Speaker of the House Julian Willock kicked off the 11th sitting of the House of Assembly on June 26 by seeking a formal apology from Governor Gus Jaspert regarding a report on the failed BVI Airways deal.

Mr. Willock took issue with the semantics of a statement Mr. Jaspert issued on June 9 about how the House handled the document.

The governor said in his statement that the House “discussed” a report the auditor general submitted at the beginning of the year detailing government’s unsuccessful $7 million investment to establish direct flights between Miami and Beef Island.

However, because the deal is now the subject of a criminal investigation, Premier Andrew Fahie said members of the House could not debate the report when he laid it on the table on May 28.

In a June 15 letter to the governor, which Mr. Willock provided to the press on Saturday, the speaker asked that the record be corrected to show the House did not discuss the report in order to avoid any negative impacts on future criminal prosecutions.

He also went a step further, requesting the governor apologise for allegedly causing the report to be laid past deadline in HOA.

“While I am very anxious to see this matter go away, I also suggest that an apology to the legislative branch on the late arrival of the report could be an additional step in the right direction,” Mr. Willock wrote.

Mr. Jaspert, however, continued to maintain that he handled the report properly.

In his June 9 statement, he explained that because he received the document on Feb. 7 and passed it to Cabinet by April 23, the premier had time to bring it to the House by the three-month deadline mandated by the Audit Act.

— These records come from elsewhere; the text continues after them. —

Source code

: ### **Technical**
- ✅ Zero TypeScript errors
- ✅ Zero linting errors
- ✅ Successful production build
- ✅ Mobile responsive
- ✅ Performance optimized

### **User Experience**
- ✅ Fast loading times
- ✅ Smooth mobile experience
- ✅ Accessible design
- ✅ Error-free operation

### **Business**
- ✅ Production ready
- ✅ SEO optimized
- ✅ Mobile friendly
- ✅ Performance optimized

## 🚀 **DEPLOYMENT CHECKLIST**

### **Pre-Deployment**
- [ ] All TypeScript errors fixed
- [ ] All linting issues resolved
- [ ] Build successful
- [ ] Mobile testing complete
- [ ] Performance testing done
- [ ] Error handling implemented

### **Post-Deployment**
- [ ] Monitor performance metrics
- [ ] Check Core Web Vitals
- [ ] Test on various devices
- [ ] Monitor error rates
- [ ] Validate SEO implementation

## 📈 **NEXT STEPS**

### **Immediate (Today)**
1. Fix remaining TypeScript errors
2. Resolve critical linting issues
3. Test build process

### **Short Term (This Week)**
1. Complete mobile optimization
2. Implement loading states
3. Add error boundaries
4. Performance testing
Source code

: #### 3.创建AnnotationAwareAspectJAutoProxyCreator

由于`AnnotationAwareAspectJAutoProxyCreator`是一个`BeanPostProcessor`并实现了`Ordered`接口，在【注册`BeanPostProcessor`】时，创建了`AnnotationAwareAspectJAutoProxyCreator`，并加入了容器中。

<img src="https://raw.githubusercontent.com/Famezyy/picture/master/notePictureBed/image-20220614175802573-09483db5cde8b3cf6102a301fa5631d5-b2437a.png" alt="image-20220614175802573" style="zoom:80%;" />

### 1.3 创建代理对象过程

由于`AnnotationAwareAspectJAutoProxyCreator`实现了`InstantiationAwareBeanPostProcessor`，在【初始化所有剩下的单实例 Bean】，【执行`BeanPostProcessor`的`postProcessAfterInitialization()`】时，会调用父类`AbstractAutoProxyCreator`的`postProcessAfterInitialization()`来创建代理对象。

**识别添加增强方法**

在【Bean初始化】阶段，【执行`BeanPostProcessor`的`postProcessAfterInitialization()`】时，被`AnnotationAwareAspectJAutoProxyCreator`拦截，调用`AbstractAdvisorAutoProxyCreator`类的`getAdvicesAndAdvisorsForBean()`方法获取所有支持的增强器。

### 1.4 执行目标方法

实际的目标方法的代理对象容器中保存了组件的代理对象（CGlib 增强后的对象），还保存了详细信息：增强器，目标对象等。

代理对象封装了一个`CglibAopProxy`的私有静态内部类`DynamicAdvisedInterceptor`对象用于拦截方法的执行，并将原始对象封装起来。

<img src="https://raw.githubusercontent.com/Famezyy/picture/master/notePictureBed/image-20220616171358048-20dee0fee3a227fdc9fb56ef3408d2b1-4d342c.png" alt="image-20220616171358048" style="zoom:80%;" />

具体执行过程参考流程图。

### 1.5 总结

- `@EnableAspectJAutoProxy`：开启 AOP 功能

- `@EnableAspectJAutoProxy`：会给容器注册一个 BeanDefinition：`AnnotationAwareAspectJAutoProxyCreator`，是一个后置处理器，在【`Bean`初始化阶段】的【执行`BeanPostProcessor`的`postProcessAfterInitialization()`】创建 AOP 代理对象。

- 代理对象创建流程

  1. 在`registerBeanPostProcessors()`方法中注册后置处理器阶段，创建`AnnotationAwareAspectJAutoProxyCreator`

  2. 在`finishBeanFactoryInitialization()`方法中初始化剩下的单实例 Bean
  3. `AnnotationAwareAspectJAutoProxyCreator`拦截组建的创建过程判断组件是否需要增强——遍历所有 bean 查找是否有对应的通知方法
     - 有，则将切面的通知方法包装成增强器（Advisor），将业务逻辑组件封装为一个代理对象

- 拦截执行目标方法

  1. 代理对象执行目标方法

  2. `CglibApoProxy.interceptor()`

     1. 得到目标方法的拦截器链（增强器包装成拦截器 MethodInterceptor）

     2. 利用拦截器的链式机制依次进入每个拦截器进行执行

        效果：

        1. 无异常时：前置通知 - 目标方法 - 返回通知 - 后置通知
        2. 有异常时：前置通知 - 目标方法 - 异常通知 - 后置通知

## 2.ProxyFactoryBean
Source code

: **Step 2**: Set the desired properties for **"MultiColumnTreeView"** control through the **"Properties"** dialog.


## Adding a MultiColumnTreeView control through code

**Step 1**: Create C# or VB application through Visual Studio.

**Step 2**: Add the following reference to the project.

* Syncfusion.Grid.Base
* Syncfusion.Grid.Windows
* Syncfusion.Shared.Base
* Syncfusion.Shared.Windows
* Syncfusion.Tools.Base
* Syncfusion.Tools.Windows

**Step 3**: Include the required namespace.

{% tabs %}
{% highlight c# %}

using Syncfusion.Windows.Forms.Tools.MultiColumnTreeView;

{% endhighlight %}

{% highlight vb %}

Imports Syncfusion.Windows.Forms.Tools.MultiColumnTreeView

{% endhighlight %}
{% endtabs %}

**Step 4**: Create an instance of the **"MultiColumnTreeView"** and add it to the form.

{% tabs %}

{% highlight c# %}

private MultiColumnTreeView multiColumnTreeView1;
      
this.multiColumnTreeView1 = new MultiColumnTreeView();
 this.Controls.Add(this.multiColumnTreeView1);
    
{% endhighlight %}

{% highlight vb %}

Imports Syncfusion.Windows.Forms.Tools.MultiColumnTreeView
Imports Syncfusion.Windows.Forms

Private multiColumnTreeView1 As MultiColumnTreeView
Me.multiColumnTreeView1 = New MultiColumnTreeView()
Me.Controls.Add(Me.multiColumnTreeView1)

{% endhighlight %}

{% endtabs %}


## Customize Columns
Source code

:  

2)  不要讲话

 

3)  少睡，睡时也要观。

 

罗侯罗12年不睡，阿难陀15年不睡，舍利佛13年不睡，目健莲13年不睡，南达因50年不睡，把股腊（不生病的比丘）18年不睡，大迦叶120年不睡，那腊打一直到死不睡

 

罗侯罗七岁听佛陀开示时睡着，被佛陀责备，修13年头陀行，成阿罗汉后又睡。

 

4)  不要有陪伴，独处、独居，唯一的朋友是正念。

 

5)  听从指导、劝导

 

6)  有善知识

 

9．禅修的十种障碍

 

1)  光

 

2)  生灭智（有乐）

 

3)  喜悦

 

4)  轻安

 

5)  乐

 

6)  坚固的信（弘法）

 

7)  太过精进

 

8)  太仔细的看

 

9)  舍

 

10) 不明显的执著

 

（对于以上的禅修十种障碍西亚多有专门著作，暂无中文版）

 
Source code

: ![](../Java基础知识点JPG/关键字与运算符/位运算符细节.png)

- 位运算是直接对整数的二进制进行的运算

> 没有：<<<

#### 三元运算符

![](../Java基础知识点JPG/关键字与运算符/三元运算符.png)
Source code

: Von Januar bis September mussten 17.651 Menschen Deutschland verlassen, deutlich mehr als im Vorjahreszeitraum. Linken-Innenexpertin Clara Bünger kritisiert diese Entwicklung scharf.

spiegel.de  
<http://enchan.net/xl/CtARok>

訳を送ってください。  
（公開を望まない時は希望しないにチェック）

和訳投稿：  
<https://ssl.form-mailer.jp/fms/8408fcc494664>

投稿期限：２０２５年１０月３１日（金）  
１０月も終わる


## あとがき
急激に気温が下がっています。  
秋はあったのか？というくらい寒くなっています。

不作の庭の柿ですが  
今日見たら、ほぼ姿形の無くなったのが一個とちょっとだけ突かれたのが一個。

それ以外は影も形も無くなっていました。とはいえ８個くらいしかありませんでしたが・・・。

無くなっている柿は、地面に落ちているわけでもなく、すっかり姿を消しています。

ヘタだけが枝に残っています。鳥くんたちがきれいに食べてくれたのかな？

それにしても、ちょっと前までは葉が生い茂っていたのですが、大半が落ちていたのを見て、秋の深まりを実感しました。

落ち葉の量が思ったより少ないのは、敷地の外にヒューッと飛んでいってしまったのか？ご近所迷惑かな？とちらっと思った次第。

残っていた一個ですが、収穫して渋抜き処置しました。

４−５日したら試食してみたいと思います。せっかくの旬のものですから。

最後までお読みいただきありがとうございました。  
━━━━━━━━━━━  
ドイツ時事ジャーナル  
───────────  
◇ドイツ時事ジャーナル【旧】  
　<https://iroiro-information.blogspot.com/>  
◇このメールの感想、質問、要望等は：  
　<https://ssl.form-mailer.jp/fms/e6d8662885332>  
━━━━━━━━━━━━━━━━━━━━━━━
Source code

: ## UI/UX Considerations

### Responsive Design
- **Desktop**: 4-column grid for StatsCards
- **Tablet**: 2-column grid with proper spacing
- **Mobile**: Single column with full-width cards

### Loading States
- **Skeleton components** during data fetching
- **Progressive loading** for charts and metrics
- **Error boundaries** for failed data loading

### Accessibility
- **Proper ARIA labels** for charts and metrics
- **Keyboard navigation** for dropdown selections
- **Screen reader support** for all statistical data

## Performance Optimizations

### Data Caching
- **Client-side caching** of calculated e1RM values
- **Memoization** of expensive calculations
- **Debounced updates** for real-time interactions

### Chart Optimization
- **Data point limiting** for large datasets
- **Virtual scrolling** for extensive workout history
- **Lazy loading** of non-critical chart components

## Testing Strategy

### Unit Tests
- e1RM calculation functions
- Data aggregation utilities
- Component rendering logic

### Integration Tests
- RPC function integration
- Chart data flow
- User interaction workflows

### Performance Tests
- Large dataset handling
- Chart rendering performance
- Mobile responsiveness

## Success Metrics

During a press conference on June 30, the governor said he wouldn’t discuss the details of the BVIA project because of the police investigation. But he said the VI does need to take the opportunity to learn from past mistakes outlined in such reports.

“I believe this and previous reports show that there are fundamental deficiencies in our systems,” Mr. Jaspert said. “It’s true that we have rules and processes in place to protect against this kind of thing. But this report and others tell us that they aren’t working always as they should. We need to learn the lessons and introduce change in our systems. I would like this to become a priority for our government as we go forward so that we can have the highest standards of governance and prevent it from happening again.”

Regarding when he laid the report, he said the “ticking clock” started when he received it on Feb. 7, not when the report was completed on Jan. 27.

“Obviously, this is a significant report which needed a lot of thinking through legally with the cases that are there,” he said, adding that he brought the report to Cabinet during the first regular Cabinet meeting after a string of special meetings to address the pandemic.

He said it is up to the premier and House to schedule sittings and items for discussion, and they had adequate time to do so.

“In terms of myself discharging the duty to get it to Cabinet in the timescales, it could have come to the House if people wanted it to come to the House,” Mr. Jaspert said. “That was fully discharged.”

Mr. Jaspert said he responded to the speaker’s letter but did not disclose the contents of his correspondence.